Творческие способности – это всего лишь умение точно выражать то, что чувствуешь. Поэтому настоящие художники не могут работать, если перестают чувствовать, – просто потому, что не желают порождать ложь. Бесчувствие никогда не остановит того, кто не обладает таинственной, искрящей связью между реальностью и сознанием. Чтобы уметь менять и творить реальность, надо иметь как минимум тайную точку опоры, в которой сознание и реальность тождественны и сообщаются друг с другом свободно. Другое следствие этого тезиса – постоянная работа тех, у кого есть эта заветная точка опоры, ибо грех не воспользоваться ею для того, чтобы заставлять мироздание хотя бы шевелиться. Объем литературного наследия Искандера говорит нам, что мир на кончике пера этого писателя обернулся вокруг себя не один и не два раза.
Впервые я читал взахлеб «Сандро из Чегема» в Алабаме, в хлипком домике, окруженном вековыми гикори, на краю мангровых болот. Одним из моих соседей был джазовый пианист, напоминавший Кассиуса Клея, но только с дредами. До концерта в баре в университетском кампусе заняться ему было особенно нечем, и он или играл на синтезаторе с выключенными колонками, мыча себе под нос, наподобие Гленна Гульда, или общался с какой-нибудь девушкой. Последнее получалось у него существенно громче, чем репетирование, хижина гремела и плясала коробчонкой, и в качестве сурдинки пианист включал кассету с подборкой самых разных исполнений «Когда святые маршируют», под которые я ритмично перелистывал страницы «Сандро».

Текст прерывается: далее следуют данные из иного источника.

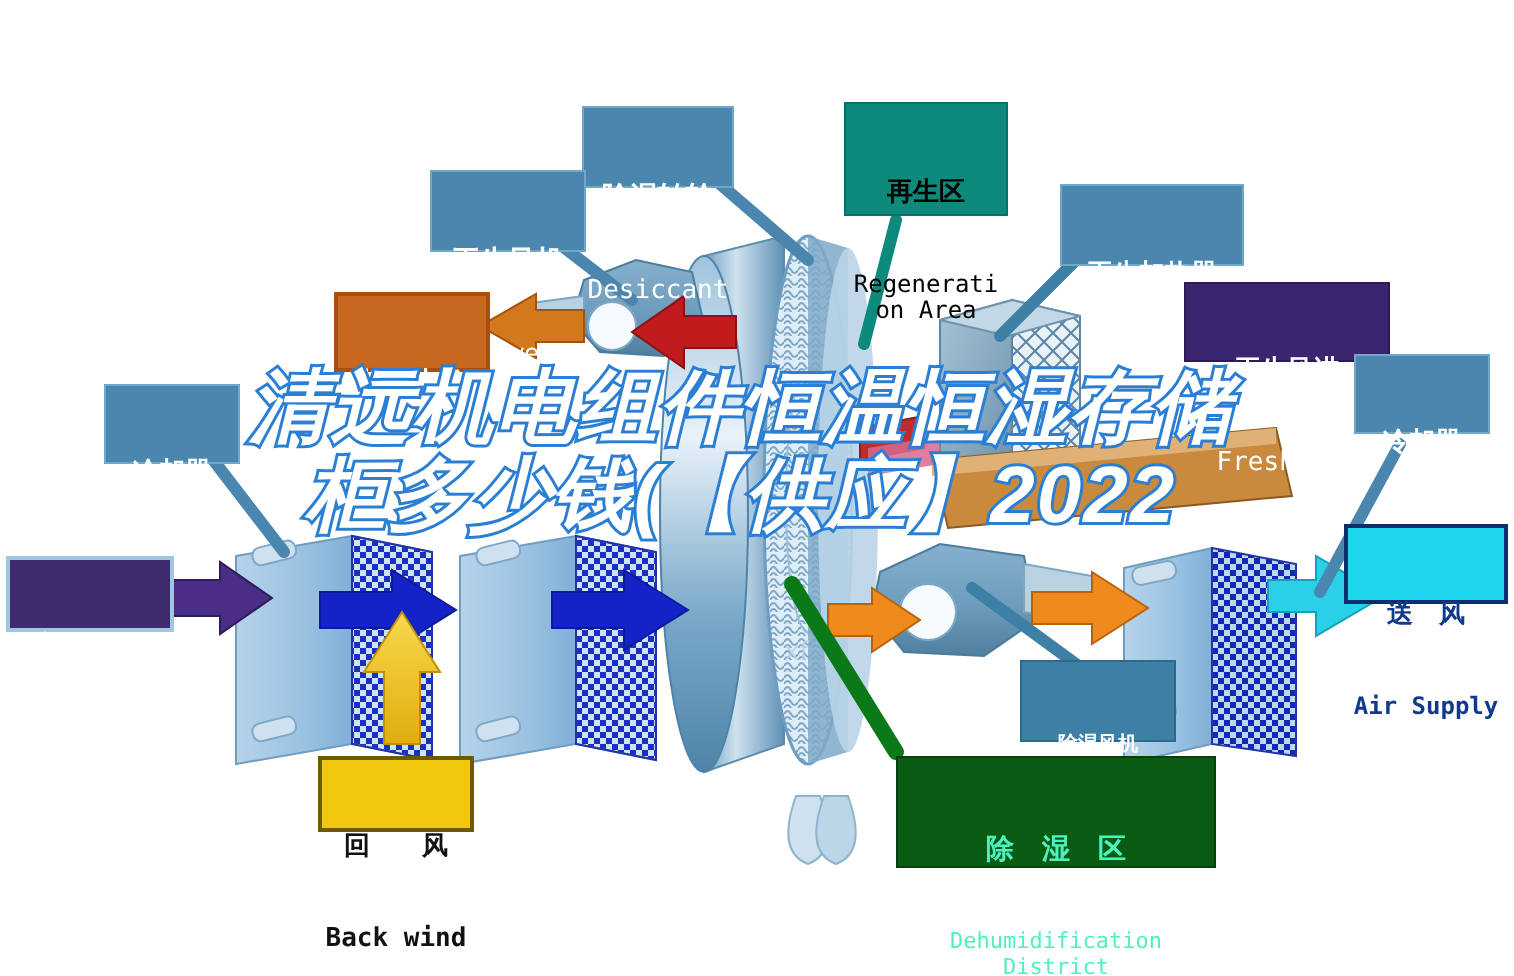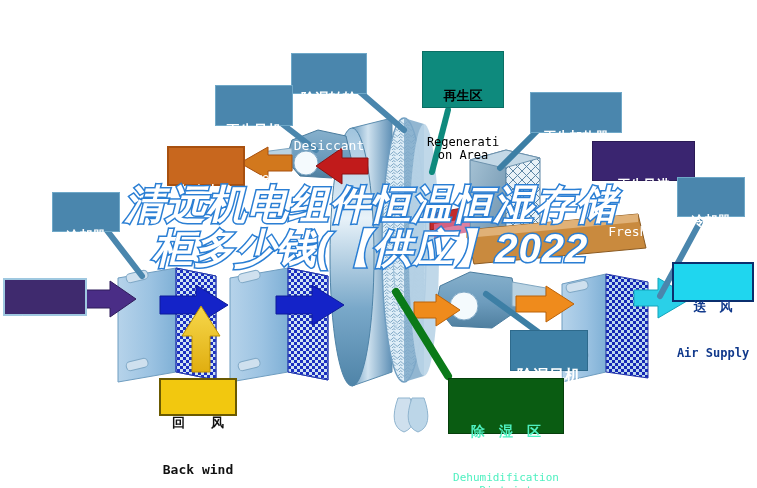"除湿风机" span.cn { font-size: 16px -> 10px }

Великий спиричуэлс «Когда святые маршируют» изначально исполнялся на похоронах, как у нас Шопен. Все вместе действительно напоминало самые веселые похороны, особенно когда я добрался до описания «ореховой лихорадки», и мои соседи решили, что это они меня так рассмешили своей возней. А сегодня я понял, что лучшей музыки к чтению Фазиля Искандера трудно представить: «Lord, how I want to be in that number, when the saints go marching in»[13].
Пес пересекает осень
Если бы мы были инопланетянами, наши книги, нарративы вообще, возможно, имели бы совсем иную структуру. В детстве у меня была привычка читать книжки задом наперед. Я перенял ее у бабушки, которая говорила, что так легче понять, стоит ли тратить время на книгу. Это хорошая привычка, не только из соображения экономии. Часто у книг линейное строение, а в текстах, в которых прежде говорится о том, что становится понятно только в конце, по крайней мере, появляется дополнительная интрига. Иногда, когда работаешь над текстом, особенно коротким, стоит попробовать его переписать в обратную сторону и посмотреть – вдруг так лучше. Не говоря уже о том, что начало рассказа почти всегда стоит вычеркивать и помнить, что простая перестановка абзацев может все преобразить до неузнаваемости. «Циников» Мариенгофа точно интересней читать с последней страницы.
Кстати, интуиция иногда подает знак, что сознание не развернуто во времени (именно поэтому, в частности, возможно раскаяние – феномен, нарушающий причинно-следственный принцип). Сознание похоже скорее на абсолютно твердый шар. Наша мыслеречь – глупые граффити на его вездесущей поверхности, чей центр нигде. Сознание обладает некой фундаментальной элементарностью, «атомарностью» – и потому к нему, вероятно, применима квантово-механическая парадигма, с чудесными следствиями туннелирования («телепортация», пребывание в воображаемом мире) и спутанности волновых функций («телепатия», понимание одного субъекта другим, общезначимость логики). Это как минимум. А как максимум именно благодаря таким свойствам сознания мы обладаем воображением и, следовательно, культурой.
Отчасти из-за того, что сознание – сущность цельная, ностальгии не существует, то есть это жупел – нечто совершенно бессмысленное, вроде того, как Янковский в фильме Тарковского посреди Тосканы глядит на пустую бутылку «Русской водки» под ногами. А вот узнавание запахов детства – это род озарения, будто несколько капель вечной жизни попадают на пересохший язык.
Например, когда чувствуешь (теперь очень редко где) запах углекислоты, мгновенно ощущаешь спасительное утоление жажды (так пахли баллоны позади автоматов газированной воды). Или вкус мороженого из дымного ящика с сухим льдом. В детстве вода на жаре была счастьем и удачей – это сейчас в ходу пластиковые бутыли и рюкзаки-поильники, а тогда напиться во время похода значило: выйти из лесу к деревне, найти колодец, да еще подраться с местными; или на реке расчистить родничок и припасть к хрустальному фонтанчику с песчинками, так что зубы ломит.